**PROBLEM STATEMENT:** Collect every line in the records below that contains the string "True", and copy each one out in full.

**RECORD EXTRACTS:**
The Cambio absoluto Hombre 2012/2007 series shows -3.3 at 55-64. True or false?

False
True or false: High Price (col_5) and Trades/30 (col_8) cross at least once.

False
---
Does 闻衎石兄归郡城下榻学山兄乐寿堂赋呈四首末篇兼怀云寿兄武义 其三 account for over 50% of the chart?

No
--
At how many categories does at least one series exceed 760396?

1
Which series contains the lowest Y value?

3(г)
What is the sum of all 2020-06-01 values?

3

**TASK SOLUTION:**
The Cambio absoluto Hombre 2012/2007 series shows -3.3 at 55-64. True or false?
True or false: High Price (col_5) and Trades/30 (col_8) cross at least once.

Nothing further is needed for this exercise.